RECORDS SHOWN Block Start

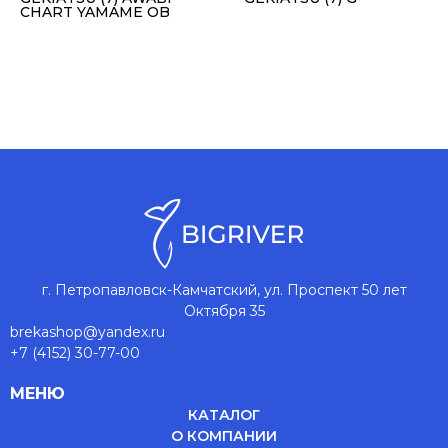
CHART YAMAME OB
г. Петропавловск-Камчатский, ул. Проспект 50 лет
Октября 35
brekashop@yandex.ru
+7 (4152) 30-77-00
МЕНЮ
КАТАЛОГ
О КОМПАНИИ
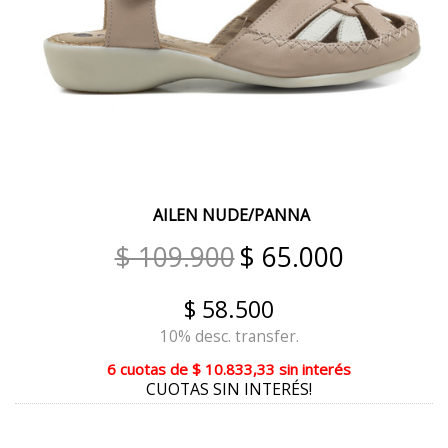
ESMERALDA
GAMUZÓN AZUL
GAMUZÓN PIEDRA
GAMUZÓN MAÍZ
DUBAI
COLONIAL
AILEN NUDE/PANNA
MULTICOLOR
$ 109.900
$ 65.000
SALMON
$ 58.500
TIZA
10% desc. transfer.
BLACO CON PLATA
6 cuotas
de
$ 10.833,33
sin interés
CUOTAS SIN INTERÉS!
CHITA BEIGE
MAÍZ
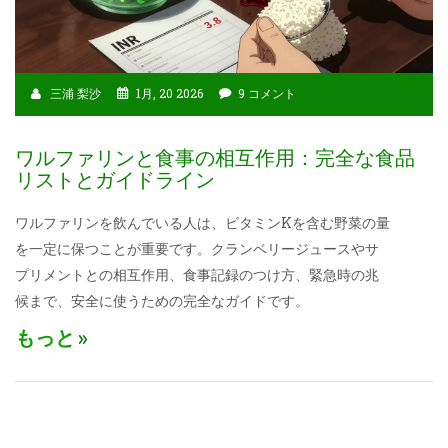
三浦 梨沙
1月, 20 2026
9 コメント
ワルファリンと食事の相互作用：完全な食品
リストとガイドライン
ワルファリンを飲んでいる人は、ビタミンKを含む野菜の量
を一定に保つことが重要です。クランベリージュースやサ
プリメントとの相互作用、食事記録のつけ方、緊急時の兆
候まで、安全に使うための完全なガイドです。
もっと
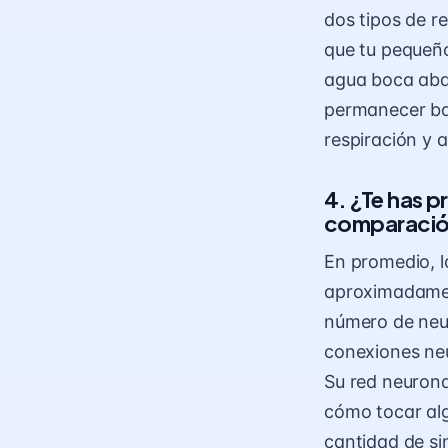
dos tipos de re
que tu pequeño
agua boca abajo
permanecer ba
respiración y a
4. ¿Te has p
comparación
En promedio, l
aproximadament
número de neur
conexiones neu
Su red neurona
cómo tocar alg
cantidad de si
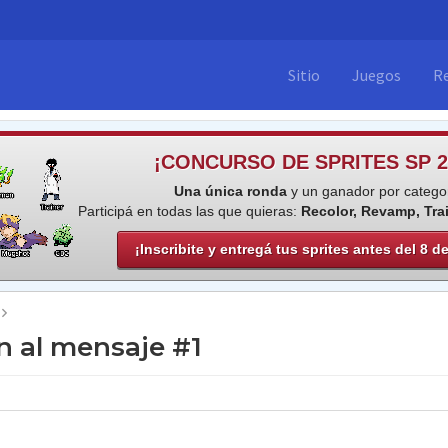
Sitio
Juegos
R
¡CONCURSO DE SPRITES SP 2
Una única ronda
y un ganador por categor
Participá en todas las que quieras:
Recolor, Revamp, Tra
¡Inscribite y entregá tus sprites antes del 8 d
 al mensaje #1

RECORDS SHOWN Block End

■ ACTIVITY
Give the listing again exactly, but omit each image.

■ WRITTEN SOLUTION
CHART YAMAME OB
г. Петропавловск-Камчатский, ул. Проспект 50 лет
Октября 35
brekashop@yandex.ru
+7 (4152) 30-77-00
МЕНЮ
КАТАЛОГ
О КОМПАНИИ
ESMERALDA
GAMUZÓN AZUL
GAMUZÓN PIEDRA
GAMUZÓN MAÍZ
DUBAI
COLONIAL
AILEN NUDE/PANNA
MULTICOLOR
$ 109.900
$ 65.000
SALMON
$ 58.500
TIZA
10% desc. transfer.
BLACO CON PLATA
6 cuotas
de
$ 10.833,33
sin interés
CUOTAS SIN INTERÉS!
CHITA BEIGE
MAÍZ
三浦 梨沙
1月, 20 2026
9 コメント
ワルファリンと食事の相互作用：完全な食品
リストとガイドライン
ワルファリンを飲んでいる人は、ビタミンKを含む野菜の量
を一定に保つことが重要です。クランベリージュースやサ
プリメントとの相互作用、食事記録のつけ方、緊急時の兆
候まで、安全に使うための完全なガイドです。
もっと
dos tipos de re
que tu pequeño
agua boca abajo
permanecer ba
respiración y a
4. ¿Te has p
comparación
En promedio, l
aproximadament
número de neur
conexiones neu
Su red neurona
cómo tocar alg
cantidad de si
Sitio
Juegos
R
¡CONCURSO DE SPRITES SP 2
Una única ronda
y un ganador por categor
Participá en todas las que quieras:
Recolor, Revamp, Tra
¡Inscribite y entregá tus sprites antes del 8 d
 al mensaje #1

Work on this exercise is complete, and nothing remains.